このように、私達が口から取り込んだ食べ物は各消化器官から出てくる様々な液体(消化液)とまざり消化され、食べ物に含まれている栄養分は「小腸」で吸収されます。
消化の過程で分泌される水分量
食べ物を消化する過程で、色々な器官から色々な消化液(水分)が分泌されています。その量をまとめると以下のようになります。
- 唾液・・・約1~1.5リットル
- 胃液・・・約1~2.5リットル
- 胆汁・・・約0.3~1リットル
- 膵液・・・約0.7~2.5リットル
- 腸液・・・約3リットル
- 合計・・・約6~10.5リットル
更に、私たちは体内から分泌されるこれらの液体とは別に、1日あたり2~2.5Lの水分を毎日摂取しています(参考:1日の水分摂取量)。消化液と合計すると「約8~13L」の水分が毎日カラダの中で発生しているという事ですね。
では、私たちはこれらの水分をどこで吸収しているのでしょうか?正解は【大腸】です。ながーい小腸が終わった後の大腸で吸収しています。
そして、大腸で取り込まれた水は、血液として身体中を駆け巡ります。血液が"酸素"や"栄養分"を各細胞に届け、不要な老廃物等を受け取って捨てるという役割を担っている事は「体内における水の役割」の記事でも書きました。

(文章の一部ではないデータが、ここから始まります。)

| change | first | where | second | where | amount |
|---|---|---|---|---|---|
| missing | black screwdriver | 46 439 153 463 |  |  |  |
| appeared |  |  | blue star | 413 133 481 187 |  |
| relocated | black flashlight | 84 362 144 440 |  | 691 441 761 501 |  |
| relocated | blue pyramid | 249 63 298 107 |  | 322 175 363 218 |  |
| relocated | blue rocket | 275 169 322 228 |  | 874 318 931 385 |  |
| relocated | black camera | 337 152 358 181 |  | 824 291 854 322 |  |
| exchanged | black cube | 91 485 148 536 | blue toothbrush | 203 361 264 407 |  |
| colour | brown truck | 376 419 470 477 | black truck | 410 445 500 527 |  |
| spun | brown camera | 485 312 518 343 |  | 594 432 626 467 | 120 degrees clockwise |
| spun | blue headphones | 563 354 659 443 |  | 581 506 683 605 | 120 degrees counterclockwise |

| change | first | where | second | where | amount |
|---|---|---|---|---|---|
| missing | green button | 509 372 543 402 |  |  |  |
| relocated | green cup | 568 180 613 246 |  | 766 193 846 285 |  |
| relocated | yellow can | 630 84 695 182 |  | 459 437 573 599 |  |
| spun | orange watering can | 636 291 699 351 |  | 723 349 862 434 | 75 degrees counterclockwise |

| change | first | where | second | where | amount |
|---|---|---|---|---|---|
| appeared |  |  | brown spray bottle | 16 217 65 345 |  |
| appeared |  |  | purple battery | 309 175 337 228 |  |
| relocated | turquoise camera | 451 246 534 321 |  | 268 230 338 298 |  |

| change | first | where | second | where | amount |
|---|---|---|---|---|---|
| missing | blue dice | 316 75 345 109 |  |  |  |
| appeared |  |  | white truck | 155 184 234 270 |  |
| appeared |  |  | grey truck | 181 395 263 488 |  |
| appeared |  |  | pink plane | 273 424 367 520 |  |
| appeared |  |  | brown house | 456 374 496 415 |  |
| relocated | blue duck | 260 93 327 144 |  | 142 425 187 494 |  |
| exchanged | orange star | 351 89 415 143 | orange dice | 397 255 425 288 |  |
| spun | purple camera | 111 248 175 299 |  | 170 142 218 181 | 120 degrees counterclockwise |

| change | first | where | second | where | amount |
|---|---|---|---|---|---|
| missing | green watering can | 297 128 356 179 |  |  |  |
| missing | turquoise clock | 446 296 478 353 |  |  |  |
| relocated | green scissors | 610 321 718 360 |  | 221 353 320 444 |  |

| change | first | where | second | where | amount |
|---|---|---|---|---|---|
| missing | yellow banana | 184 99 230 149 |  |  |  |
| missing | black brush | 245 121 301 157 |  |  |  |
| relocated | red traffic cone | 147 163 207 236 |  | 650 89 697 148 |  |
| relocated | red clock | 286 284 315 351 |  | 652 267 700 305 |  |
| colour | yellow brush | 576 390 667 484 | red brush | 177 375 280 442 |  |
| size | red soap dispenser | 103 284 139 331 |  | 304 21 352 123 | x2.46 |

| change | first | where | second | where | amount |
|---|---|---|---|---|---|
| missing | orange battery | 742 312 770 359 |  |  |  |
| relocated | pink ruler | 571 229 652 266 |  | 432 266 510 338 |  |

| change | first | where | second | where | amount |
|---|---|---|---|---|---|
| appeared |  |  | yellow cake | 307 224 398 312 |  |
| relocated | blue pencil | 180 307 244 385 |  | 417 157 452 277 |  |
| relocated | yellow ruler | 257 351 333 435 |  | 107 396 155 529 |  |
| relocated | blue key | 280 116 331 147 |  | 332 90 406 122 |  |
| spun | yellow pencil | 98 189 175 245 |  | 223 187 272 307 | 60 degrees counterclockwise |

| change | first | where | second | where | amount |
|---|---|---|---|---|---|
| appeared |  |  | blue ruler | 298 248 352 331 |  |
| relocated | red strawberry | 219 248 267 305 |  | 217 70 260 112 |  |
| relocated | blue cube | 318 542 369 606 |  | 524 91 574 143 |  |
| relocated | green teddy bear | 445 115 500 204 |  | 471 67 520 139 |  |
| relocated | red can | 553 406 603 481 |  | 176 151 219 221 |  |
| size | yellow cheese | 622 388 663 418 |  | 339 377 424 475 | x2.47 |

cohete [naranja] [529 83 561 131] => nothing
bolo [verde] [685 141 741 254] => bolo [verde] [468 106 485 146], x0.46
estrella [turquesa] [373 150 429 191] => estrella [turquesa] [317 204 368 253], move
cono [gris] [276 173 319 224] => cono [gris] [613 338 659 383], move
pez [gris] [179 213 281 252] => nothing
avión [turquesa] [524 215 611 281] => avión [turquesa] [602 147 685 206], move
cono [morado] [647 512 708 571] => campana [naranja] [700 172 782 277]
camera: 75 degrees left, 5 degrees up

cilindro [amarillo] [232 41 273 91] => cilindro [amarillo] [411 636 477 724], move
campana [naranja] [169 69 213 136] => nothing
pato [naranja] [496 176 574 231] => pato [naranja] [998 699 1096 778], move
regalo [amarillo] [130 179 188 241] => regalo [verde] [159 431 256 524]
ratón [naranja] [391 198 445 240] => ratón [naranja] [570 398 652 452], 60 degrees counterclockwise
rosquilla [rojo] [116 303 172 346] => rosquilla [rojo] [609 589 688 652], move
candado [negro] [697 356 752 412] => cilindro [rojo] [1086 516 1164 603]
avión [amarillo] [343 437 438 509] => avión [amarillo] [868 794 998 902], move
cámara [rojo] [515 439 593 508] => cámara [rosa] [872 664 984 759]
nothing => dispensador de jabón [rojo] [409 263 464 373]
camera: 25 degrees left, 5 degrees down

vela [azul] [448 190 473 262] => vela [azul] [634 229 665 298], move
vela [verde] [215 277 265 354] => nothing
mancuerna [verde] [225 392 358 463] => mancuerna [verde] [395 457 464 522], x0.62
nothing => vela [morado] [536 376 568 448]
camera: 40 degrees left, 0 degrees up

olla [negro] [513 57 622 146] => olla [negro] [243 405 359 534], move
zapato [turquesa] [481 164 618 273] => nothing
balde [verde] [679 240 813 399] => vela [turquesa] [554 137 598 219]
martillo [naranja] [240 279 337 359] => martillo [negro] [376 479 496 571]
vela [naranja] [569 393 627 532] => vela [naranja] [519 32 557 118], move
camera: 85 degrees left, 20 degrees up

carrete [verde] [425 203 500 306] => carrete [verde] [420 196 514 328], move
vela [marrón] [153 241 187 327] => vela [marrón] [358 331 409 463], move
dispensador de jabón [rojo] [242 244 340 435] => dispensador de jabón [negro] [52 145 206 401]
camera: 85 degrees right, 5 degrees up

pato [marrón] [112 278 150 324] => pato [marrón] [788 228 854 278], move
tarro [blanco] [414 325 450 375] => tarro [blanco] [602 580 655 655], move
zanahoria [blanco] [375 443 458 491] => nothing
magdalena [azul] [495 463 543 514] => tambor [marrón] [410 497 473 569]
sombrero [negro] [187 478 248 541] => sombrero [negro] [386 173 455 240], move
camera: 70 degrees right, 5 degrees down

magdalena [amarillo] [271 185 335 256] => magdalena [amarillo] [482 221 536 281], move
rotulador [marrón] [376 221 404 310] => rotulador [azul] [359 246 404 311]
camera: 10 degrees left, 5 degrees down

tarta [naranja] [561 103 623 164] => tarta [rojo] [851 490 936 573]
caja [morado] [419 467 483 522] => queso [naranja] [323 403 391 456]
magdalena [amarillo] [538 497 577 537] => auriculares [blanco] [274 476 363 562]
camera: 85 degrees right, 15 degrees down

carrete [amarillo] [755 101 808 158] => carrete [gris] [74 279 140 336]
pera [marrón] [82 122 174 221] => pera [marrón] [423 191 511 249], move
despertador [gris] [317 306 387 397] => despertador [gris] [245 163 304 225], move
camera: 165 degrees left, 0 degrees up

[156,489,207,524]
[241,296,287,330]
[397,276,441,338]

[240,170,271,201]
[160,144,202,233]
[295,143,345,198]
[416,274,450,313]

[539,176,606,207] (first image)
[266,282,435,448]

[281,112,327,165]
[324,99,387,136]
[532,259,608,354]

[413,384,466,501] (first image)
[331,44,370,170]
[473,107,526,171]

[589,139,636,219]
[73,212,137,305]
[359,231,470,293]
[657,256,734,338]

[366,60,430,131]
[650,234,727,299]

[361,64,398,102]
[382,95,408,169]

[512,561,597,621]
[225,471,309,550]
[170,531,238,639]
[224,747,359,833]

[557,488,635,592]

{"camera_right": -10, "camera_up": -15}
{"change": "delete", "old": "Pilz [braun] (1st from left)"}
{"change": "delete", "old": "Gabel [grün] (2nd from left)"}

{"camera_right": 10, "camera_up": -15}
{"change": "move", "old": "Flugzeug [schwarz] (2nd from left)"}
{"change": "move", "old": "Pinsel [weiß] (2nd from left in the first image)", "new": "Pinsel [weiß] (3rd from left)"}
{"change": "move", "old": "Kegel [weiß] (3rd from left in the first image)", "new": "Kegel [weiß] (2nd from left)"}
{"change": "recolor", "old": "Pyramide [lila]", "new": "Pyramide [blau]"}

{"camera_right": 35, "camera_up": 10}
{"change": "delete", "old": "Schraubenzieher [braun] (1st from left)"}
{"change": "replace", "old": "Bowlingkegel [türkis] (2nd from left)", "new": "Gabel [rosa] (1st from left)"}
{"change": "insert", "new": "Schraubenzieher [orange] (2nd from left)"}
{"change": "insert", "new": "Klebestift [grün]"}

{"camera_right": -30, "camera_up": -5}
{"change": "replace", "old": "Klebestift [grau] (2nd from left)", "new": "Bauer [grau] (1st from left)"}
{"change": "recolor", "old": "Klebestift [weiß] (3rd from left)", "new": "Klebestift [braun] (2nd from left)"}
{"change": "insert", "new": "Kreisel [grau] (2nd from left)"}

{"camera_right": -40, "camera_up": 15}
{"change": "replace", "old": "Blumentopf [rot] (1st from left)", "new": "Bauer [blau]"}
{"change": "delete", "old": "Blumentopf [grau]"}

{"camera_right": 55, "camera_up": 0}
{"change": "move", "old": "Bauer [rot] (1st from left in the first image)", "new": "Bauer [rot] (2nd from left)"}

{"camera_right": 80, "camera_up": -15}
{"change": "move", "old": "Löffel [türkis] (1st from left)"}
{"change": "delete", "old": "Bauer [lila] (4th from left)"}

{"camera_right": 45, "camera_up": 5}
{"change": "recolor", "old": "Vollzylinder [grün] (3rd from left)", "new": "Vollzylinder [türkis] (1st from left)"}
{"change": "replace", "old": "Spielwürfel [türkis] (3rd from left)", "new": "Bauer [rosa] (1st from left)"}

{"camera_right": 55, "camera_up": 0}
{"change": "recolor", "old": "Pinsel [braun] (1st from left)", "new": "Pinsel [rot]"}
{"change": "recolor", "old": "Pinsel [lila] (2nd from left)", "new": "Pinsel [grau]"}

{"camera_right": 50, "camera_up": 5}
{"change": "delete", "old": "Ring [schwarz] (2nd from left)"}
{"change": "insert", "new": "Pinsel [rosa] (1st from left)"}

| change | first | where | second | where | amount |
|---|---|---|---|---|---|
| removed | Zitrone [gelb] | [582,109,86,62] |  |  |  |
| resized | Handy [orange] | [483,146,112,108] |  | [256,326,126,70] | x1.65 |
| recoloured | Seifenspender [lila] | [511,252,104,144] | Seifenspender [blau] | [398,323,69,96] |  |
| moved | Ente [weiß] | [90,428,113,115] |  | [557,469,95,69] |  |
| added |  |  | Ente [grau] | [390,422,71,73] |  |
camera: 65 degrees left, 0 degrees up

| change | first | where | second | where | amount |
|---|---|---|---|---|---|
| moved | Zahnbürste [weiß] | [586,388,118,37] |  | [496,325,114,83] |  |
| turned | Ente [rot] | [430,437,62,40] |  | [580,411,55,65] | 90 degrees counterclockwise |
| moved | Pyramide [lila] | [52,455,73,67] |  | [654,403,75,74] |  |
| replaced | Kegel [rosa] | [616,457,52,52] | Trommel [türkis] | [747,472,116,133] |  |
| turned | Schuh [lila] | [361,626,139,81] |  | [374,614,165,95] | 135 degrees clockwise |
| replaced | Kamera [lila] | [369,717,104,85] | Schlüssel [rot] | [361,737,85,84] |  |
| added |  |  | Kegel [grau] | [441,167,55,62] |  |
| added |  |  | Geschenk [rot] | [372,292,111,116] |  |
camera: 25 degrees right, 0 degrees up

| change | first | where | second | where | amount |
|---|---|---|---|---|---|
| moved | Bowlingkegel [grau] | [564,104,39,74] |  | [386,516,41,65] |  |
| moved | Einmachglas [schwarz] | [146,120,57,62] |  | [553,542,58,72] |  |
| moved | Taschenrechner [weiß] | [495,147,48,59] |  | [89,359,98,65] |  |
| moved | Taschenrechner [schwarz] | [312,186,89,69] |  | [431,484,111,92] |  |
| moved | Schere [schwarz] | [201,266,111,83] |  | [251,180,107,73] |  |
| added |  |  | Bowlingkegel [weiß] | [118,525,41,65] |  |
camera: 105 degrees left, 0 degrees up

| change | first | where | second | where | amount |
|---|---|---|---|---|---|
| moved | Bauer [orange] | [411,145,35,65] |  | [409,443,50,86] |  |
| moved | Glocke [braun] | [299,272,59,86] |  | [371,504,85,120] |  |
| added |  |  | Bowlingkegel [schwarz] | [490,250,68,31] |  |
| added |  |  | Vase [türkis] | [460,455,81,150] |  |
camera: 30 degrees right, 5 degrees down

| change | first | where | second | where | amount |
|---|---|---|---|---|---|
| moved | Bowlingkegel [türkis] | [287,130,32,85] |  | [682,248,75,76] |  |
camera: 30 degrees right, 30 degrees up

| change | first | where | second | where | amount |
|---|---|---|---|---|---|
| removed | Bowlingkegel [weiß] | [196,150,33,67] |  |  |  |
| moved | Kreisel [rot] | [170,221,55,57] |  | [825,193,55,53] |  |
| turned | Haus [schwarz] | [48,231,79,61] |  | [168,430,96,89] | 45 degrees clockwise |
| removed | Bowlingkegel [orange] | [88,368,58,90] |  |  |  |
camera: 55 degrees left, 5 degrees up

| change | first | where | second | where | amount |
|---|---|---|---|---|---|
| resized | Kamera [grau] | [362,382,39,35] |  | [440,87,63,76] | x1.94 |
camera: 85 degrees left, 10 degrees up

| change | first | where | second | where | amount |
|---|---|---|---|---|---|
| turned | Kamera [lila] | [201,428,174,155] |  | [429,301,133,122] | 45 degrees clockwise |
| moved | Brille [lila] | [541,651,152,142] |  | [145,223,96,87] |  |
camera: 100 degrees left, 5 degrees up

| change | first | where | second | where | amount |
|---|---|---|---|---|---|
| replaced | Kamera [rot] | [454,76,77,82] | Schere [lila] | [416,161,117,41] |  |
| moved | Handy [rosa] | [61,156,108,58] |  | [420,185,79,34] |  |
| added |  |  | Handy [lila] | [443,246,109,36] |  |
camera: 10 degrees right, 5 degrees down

濾過機能を有する腎臓を通過する水の量は180リットル!?
血液(体液)が、老廃物を受け取る働きを有すると言っても、体に害を与える可能性が有る「不要物・老廃物」は、体のどこかで濾しとる必要が有ります。その働きをしているのが【腎臓】です。
腎臓では1日になんと180Lもの水が通過すると言われています。そもそも、標準的な体重の男性でも体内に約36kgしか水が無いわけですから、腎臓では体内水分量以上の約5倍程度の水が通過している事になります。
そして、老廃物等を含む一部の水が「尿」として体外へ排出され、体の健康状態が保たれるというわけです。なお、尿として排出される水分量は1日あたり約1.2~1.5リットルで、残りの水分はまた血液循環で体内に戻されます。